Emotional Development
3 Steps For Communicating When You Feel Angry
4 months ago Posted in: Emotional Development 0

When I’m frustrated, I scream. I stomp. And sometimes I just quietly fume. But none of this is a problem when frustrated. Why? I find out a lot about what I think as I listen to my rant. However, the one thing that is entirely unproductive is blaming the situation or another person for how you feel. It reinforces feelings of negativity and powerlessness, which does nothing to point the way to a workable resolution. Nor does it help us feel any better.

There is a much more productive way to have your frustration work for you! Let’s look at Gabrielle (Gabi) and her story of frustration. On Thursday at 3:00, Gabi’s colleague, Peter, still hadn’t delivered the data she needed in time for the scheduled Monday presentation to the executive team.

Here are steps you can take when frustrated, through the lens of what happened for Gabi.

1. Rant – get it all out in a responsible way. Gabi ranted privately to herself: “I’m so angry! I’m going to march over to Peter’s cubicle and give him a piece of my mind! But, that would further strain my working relationship with him. He knows the presentation is Monday. I just have to wait and trust him to come through. I can’t wait any longer, though – the deadline is approaching!” She continued to spin in this circle of complaint through the remainder of Thursday afternoon and evening. Then…
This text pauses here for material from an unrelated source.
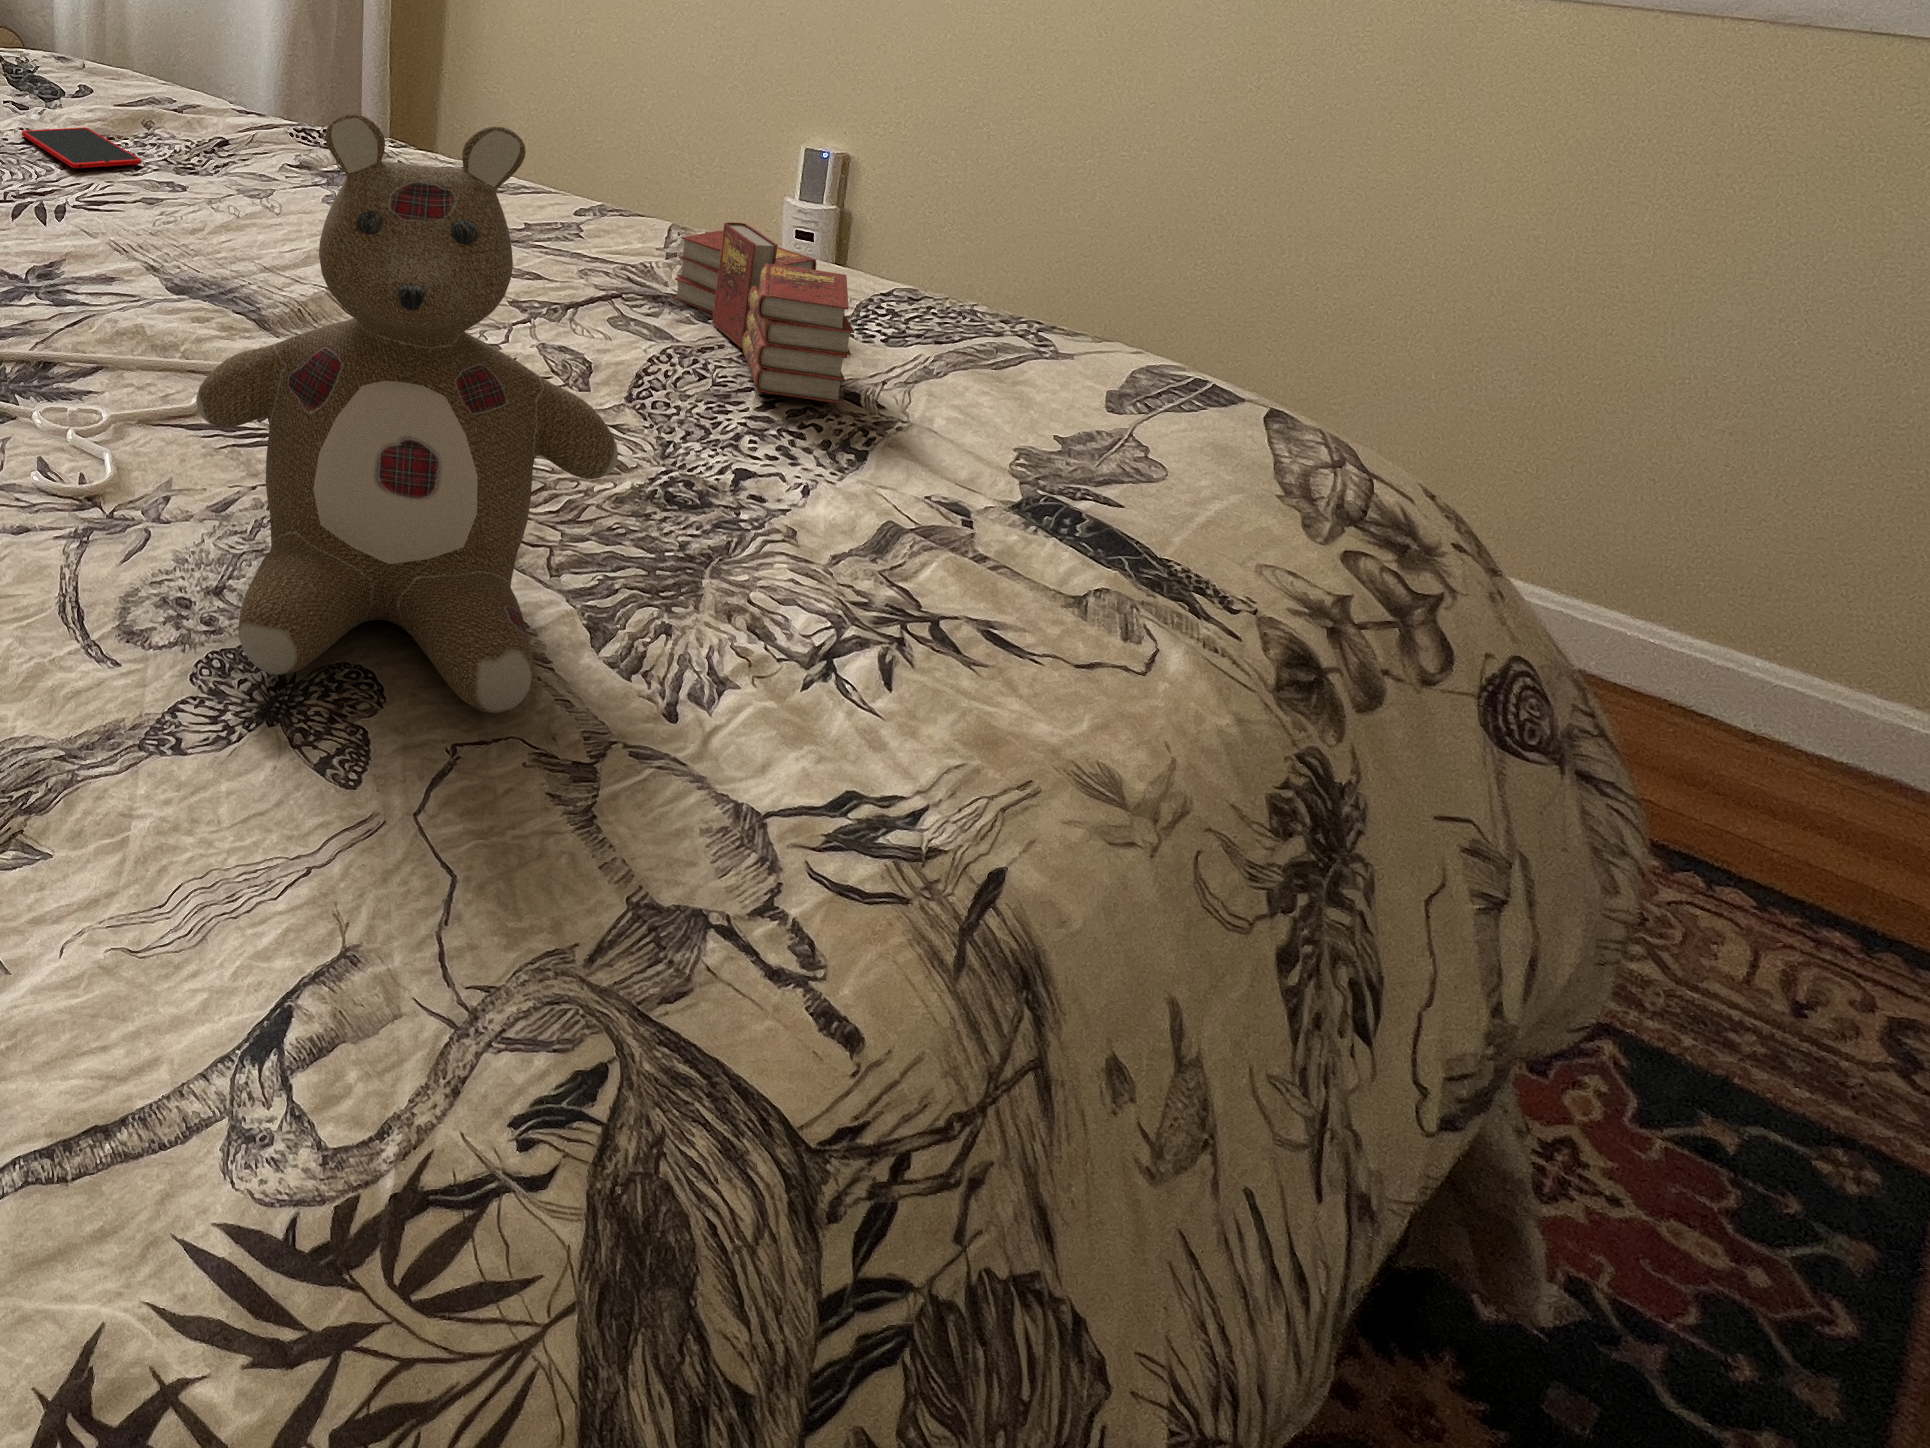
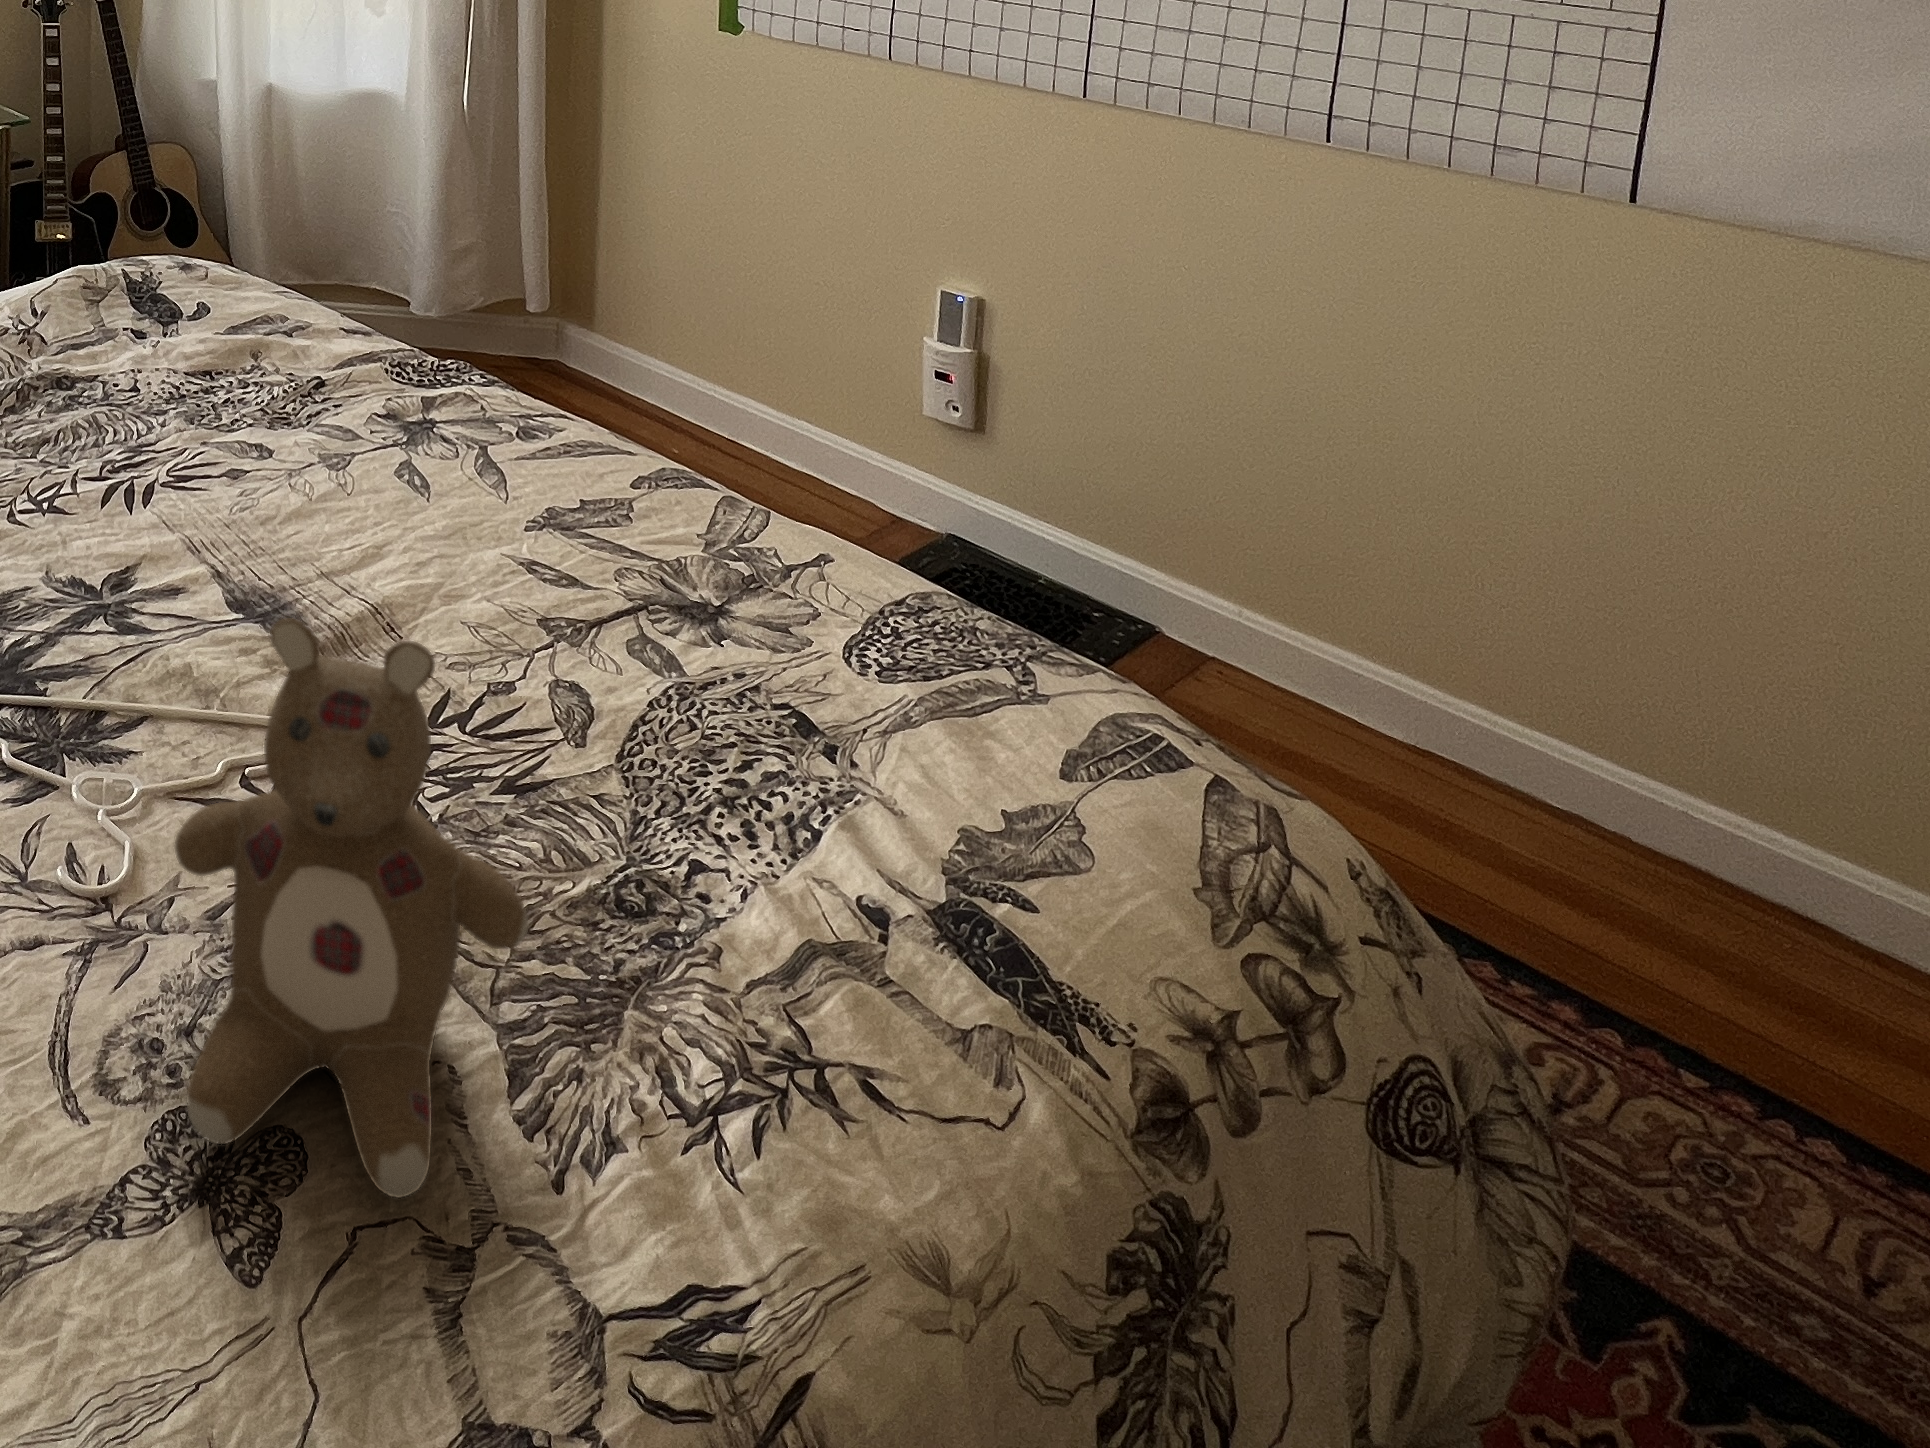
smartphone: present [22,127,141,168] -> none [130,365,232,428]
book: present [673,222,854,404] -> none [687,547,819,772]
2. Release your tension and name the emotions. Gabi consciously took deep breaths and released the knot in her stomach. Gabi realized that in addition to her frustration, she was anxious. She determined that if she focused on achieving her goal, her anxious feelings would probably subside.

3. Reflect on the need giving rise to your frustration, and ensure your goal is clear and empowering. A goal is a result that you are striving to achieve within the desired timeframe. The failure to fully specify the result and the timeframe can lead to more frustration and less achievement.

Gabi reframed her situation in light of the need driving her frustration, which was “to achieve her goal”. At first, she defined her goal as “getting Peter to give her what she needed.” But this was not precise enough, and really, Peter was just the vehicle she was using to achieve the end-goal. So this time, she tried: “Having the required data in hand before end of business on Friday.”

4. Brainstorm some options that could achieve the clearly stated goal. Gabi considered whether she could modify her belief that she could accomplish this goal by asking the team to give her another week for the presentation. She also thought she could see whether a resource other than Peter could help her get the data she required. And lastly, Gabi thought about meeting Peter face to face, rather than communicating through text and email, as she had been doing, to explain her situation and ask whether he could provide the information by end of day Friday. She slept on the options and decided to visit Peter first thing Friday morning.

Gabi felt pleased. By using her frustration to get strategic, defining her goal in an empowering and clear way, and finding an option that was workable, Gabi had more confidence and less anxiety. When frustrated, fix the problem, not the blame.